• _YOUR TASK_: Look below for the line containing "Visitors: Jim Easterday (ORS)"; from there through the line containing "favour. | | | |", both lines included, please set down each line exactly and nothing else.

• _ENTRIES SHOWN_:
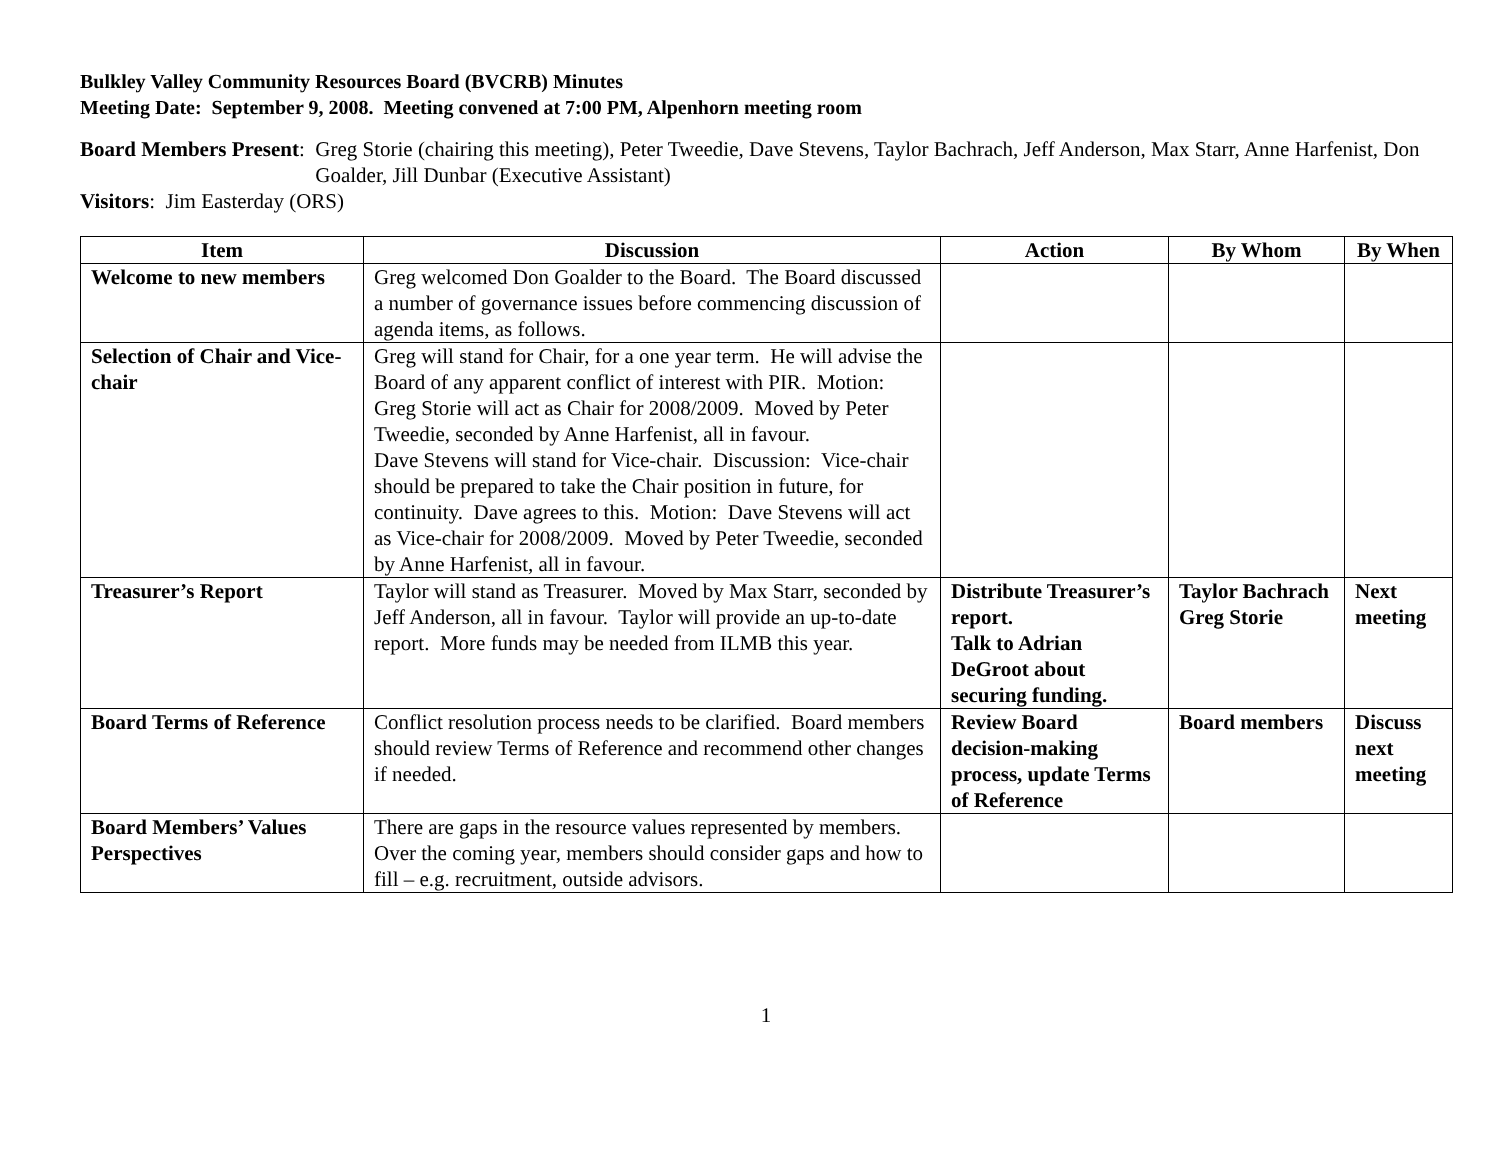Bulkley Valley Community Resources Board (BVCRB) Minutes
Meeting Date: September 9, 2008. Meeting convened at 7:00 PM, Alpenhorn meeting room
Board Members Present: Greg Storie (chairing this meeting), Peter Tweedie, Dave Stevens, Taylor Bachrach, Jeff Anderson, Max Starr, Anne Harfenist, Don Goalder, Jill Dunbar (Executive Assistant)
Visitors: Jim Easterday (ORS)
| Item | Discussion | Action | By Whom | By When |
| --- | --- | --- | --- | --- |
| Welcome to new members | Greg welcomed Don Goalder to the Board. The Board discussed a number of governance issues before commencing discussion of agenda items, as follows. | | | |
| Selection of Chair and Vice-chair | Greg will stand for Chair, for a one year term. He will advise the Board of any apparent conflict of interest with PIR. Motion: Greg Storie will act as Chair for 2008/2009. Moved by Peter Tweedie, seconded by Anne Harfenist, all in favour. Dave Stevens will stand for Vice-chair. Discussion: Vice-chair should be prepared to take the Chair position in future, for continuity. Dave agrees to this. Motion: Dave Stevens will act as Vice-chair for 2008/2009. Moved by Peter Tweedie, seconded by Anne Harfenist, all in favour. | | | |
| Treasurer’s Report | Taylor will stand as Treasurer. Moved by Max Starr, seconded by Jeff Anderson, all in favour. Taylor will provide an up-to-date report. More funds may be needed from ILMB this year. | Distribute Treasurer’s report. Talk to Adrian DeGroot about securing funding. | Taylor Bachrach Greg Storie | Next meeting |
| Board Terms of Reference | Conflict resolution process needs to be clarified. Board members should review Terms of Reference and recommend other changes if needed. | Review Board decision-making process, update Terms of Reference | Board members | Discuss next meeting |
| Board Members’ Values Perspectives | There are gaps in the resource values represented by members. Over the coming year, members should consider gaps and how to fill – e.g. recruitment, outside advisors. | | | |
1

• _TASK SOLUTION_:
Visitors: Jim Easterday (ORS)
| Item | Discussion | Action | By Whom | By When |
| --- | --- | --- | --- | --- |
| Welcome to new members | Greg welcomed Don Goalder to the Board. The Board discussed a number of governance issues before commencing discussion of agenda items, as follows. | | | |
| Selection of Chair and Vice-chair | Greg will stand for Chair, for a one year term. He will advise the Board of any apparent conflict of interest with PIR. Motion: Greg Storie will act as Chair for 2008/2009. Moved by Peter Tweedie, seconded by Anne Harfenist, all in favour. Dave Stevens will stand for Vice-chair. Discussion: Vice-chair should be prepared to take the Chair position in future, for continuity. Dave agrees to this. Motion: Dave Stevens will act as Vice-chair for 2008/2009. Moved by Peter Tweedie, seconded by Anne Harfenist, all in favour. | | | |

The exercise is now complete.